*Zu erledigen*.
**A.** Schreibe den Textauszug über den Wert von E-Mails von „Was ist mit" bis einschließlich „Verlust an Marktkapitalisierung." neu und setze dabei „Börsenwert" an die Stelle von „Marktkapitalisierung".
**B.** Welchen materiellen Wert hat laut dem Textauszug eine interne E-Mail zwischen CFO und CEO über negative Geschäftszahlen?

*Angezeigter Textauszug*.
++++++

Was ist mit dem Wert der einzelnen E-Mails? Wie viel ist eine E-Mail wert? Zehn Cent, einen Euro oder Nichts? Welchen Wert hat eine interne E-Mail zwischen dem CFO und dem CEO einer AG in der diese die negativen Geschäftszahlen des vergangenen Geschäftsjahrs diskutieren? Der materielle Wert einer solchen E-Mail ist Null, aber das Risiko, dass dieser E-Mail in falsche Hände kommt, bedeutet unter Umständen einen hohen Verlust an Marktkapitalisierung.

++++++

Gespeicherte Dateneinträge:
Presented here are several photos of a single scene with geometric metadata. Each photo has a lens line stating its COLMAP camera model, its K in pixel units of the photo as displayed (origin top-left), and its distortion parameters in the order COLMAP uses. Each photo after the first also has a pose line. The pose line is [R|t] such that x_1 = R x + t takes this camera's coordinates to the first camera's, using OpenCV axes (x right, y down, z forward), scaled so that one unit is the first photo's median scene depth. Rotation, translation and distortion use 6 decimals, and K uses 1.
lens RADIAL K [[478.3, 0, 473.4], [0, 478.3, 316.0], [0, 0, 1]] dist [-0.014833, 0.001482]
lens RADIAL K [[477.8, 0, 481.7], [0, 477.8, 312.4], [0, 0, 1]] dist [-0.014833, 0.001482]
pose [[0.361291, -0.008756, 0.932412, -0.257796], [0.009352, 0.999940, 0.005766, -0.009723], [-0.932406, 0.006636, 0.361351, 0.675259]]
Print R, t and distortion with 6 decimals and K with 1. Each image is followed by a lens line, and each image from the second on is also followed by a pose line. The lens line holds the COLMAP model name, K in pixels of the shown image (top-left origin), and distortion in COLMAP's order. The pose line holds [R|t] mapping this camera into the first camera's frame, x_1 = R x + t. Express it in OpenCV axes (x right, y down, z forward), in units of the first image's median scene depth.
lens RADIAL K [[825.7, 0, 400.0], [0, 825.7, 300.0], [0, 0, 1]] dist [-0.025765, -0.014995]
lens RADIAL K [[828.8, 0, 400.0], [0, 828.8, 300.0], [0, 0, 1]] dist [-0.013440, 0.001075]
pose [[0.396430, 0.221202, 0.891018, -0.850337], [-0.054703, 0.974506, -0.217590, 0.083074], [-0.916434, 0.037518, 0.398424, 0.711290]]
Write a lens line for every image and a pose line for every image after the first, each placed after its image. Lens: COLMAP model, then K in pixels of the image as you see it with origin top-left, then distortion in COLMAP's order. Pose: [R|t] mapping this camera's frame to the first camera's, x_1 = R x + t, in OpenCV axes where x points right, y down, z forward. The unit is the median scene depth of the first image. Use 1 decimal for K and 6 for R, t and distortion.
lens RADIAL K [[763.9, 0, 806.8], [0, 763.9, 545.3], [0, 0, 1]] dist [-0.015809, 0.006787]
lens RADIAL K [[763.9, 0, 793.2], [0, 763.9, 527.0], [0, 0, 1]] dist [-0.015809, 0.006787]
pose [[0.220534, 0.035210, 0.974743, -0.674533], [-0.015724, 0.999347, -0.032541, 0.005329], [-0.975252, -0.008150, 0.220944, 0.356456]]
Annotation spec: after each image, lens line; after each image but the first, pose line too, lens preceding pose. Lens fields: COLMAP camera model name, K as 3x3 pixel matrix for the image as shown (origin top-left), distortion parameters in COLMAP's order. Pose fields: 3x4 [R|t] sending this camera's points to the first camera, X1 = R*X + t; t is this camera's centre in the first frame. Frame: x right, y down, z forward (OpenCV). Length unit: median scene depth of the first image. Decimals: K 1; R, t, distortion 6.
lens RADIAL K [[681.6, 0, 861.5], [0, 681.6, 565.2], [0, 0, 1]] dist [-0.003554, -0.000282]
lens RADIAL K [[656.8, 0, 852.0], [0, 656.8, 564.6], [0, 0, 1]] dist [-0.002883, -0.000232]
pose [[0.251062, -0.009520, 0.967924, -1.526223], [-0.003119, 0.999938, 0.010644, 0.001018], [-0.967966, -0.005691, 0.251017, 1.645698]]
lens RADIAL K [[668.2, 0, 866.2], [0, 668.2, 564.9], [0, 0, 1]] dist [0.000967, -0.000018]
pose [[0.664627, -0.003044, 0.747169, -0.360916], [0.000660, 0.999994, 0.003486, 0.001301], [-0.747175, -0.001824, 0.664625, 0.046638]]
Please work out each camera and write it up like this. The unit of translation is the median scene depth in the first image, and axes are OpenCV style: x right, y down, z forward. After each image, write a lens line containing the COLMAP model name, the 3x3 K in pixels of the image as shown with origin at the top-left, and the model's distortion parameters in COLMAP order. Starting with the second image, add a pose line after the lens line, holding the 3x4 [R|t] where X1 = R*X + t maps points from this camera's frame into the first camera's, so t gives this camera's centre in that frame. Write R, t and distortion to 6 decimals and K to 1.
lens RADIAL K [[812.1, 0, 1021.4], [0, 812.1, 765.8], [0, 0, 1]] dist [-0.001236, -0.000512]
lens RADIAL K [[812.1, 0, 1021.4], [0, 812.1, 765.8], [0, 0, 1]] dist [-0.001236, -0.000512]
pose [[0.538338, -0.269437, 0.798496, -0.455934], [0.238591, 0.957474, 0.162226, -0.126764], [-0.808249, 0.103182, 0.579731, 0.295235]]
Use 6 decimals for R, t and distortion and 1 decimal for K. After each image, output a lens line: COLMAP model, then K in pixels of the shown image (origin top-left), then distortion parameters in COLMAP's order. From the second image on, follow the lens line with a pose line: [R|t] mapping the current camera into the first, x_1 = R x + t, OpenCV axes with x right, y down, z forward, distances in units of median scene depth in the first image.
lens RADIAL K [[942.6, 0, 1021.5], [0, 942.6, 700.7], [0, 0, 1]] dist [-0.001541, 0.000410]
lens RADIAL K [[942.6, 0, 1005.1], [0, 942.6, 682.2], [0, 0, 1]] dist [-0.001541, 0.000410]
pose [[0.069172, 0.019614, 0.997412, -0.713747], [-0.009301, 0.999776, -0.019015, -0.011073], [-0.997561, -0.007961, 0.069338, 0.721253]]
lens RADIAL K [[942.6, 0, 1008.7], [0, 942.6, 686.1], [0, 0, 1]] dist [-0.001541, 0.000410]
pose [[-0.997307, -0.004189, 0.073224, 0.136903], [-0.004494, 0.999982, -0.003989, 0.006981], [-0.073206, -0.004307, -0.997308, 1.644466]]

++++++

*Lösungen je Aufgabe*.
**A.**
Was ist mit dem Wert der einzelnen E-Mails? Wie viel ist eine E-Mail wert? Zehn Cent, einen Euro oder Nichts? Welchen Wert hat eine interne E-Mail zwischen dem CFO und dem CEO einer AG in der diese die negativen Geschäftszahlen des vergangenen Geschäftsjahrs diskutieren? Der materielle Wert einer solchen E-Mail ist Null, aber das Risiko, dass dieser E-Mail in falsche Hände kommt, bedeutet unter Umständen einen hohen Verlust an Börsenwert.

**B.** Ihr materieller Wert ist Null.